The Abe administration’s draft budget adopted Tuesday includes ¥4.88 trillion in defense spending in fiscal 2014, a 2.8 percent increase from this year.
But the Finance Ministry said most of this year’s increase is a result of the termination of special temporary salary cuts for Self-Defense Forces personnel and does not represent a substantial expansion in defense spending.
“The increase is not to beef up the ability of the Self-Defense Forces whatsoever,” a senior Finance Ministry official in charge of the defense budget said.
At the same time, the budget will allow the Defense Ministry to start introducing new equipment and weapons to help defend remote islands, in particular the Senkaku islets in the East China Sea that China and Taiwan also claim.
Fiscal 2014 will be the first year of a five-year medium-term defense buildup program that will see the introduction of 52 amphibious vehicles, three unmanned drones and 23 next-generation anti-submarine patrol aircraft, as well as 28 F-35A stealth fighters.
For starters, the ministry plans to allocate ¥59.4 billion in fiscal 2014 to buy three P-1 anti-sub jets, ¥15.8 billion to set up a radar monitoring facility on Yonaguni Island, about 110 km east of Taiwan and Japan’s westernmost island.

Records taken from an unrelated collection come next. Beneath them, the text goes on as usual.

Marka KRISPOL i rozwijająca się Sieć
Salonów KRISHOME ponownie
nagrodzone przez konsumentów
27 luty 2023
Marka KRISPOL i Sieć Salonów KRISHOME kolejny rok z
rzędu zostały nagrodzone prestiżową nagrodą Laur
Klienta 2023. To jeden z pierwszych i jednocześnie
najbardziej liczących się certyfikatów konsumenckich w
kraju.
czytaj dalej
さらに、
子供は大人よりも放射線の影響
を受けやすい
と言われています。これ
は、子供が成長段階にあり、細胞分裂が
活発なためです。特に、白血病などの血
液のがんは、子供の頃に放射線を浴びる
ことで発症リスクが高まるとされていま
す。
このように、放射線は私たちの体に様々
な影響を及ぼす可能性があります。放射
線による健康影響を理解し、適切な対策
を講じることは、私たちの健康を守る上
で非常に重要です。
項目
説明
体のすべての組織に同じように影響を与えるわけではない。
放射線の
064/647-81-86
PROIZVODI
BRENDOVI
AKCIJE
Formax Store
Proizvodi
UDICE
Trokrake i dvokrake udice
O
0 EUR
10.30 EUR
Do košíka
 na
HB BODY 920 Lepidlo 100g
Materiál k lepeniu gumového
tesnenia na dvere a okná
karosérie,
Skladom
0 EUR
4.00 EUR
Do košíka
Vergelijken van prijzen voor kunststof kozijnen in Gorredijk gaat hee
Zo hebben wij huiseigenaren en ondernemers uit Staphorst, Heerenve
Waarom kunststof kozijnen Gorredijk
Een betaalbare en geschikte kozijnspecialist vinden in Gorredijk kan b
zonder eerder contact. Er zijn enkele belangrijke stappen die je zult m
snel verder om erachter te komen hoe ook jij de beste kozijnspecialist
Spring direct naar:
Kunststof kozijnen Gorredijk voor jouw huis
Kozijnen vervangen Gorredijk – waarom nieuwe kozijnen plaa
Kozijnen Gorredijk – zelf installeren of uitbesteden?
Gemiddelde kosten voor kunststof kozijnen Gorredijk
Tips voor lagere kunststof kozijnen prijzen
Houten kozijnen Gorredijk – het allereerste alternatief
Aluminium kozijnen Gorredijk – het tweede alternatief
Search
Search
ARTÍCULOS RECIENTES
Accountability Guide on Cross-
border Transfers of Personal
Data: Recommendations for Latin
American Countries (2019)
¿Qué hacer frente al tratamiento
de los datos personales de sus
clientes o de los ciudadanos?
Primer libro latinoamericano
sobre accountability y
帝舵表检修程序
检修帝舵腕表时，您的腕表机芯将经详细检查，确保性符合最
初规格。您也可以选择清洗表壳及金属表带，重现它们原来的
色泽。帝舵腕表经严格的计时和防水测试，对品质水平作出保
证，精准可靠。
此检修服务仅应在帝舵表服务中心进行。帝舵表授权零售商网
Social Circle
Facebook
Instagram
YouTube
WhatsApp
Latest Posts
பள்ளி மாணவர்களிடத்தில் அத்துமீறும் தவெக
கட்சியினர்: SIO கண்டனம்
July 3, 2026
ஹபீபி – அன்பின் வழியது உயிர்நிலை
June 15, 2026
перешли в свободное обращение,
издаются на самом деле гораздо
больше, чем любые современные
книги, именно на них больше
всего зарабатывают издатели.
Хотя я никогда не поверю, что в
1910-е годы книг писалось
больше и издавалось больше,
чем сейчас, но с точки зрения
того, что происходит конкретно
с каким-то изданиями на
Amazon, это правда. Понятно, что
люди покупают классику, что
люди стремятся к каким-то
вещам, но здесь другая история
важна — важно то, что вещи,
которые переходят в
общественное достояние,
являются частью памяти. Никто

The government will also spend ¥63.8 billion to purchase four F-35A fighters in fiscal 2014.
The ministry plans to use ¥200 million for research into unmanned drones, and another ¥1.7 billion to buy two sample amphibious vehicles for feasibility studies.
Some ¥100 million will be used to study introduction of the U.S. military’s Osprey transport aircraft in fiscal 2014. Japan plans to buy 17 Ospreys by fiscal 2018 under the middle-term buildup program.
According to the Stockholm International Peace Research Institute, Japan’s military budget was the world’s fifth-largest in 2012, following the U.S., China, Russia and Britain.
In a related move, the administration plans to boost spending for the Japan Coast Guard by 5.5 percent to ¥183.4 billion next fiscal year.
The Coast Guard is preparing to take command of 10 new large patrol ships, four of which will go into service in fiscal 2014, and personnel numbers will be increased by 400 to beef up operations around the Senkaku Islands.
In total, the Coast Guard will dedicate 14 large patrol vessels to solely engage in missions around the Senkaku islets.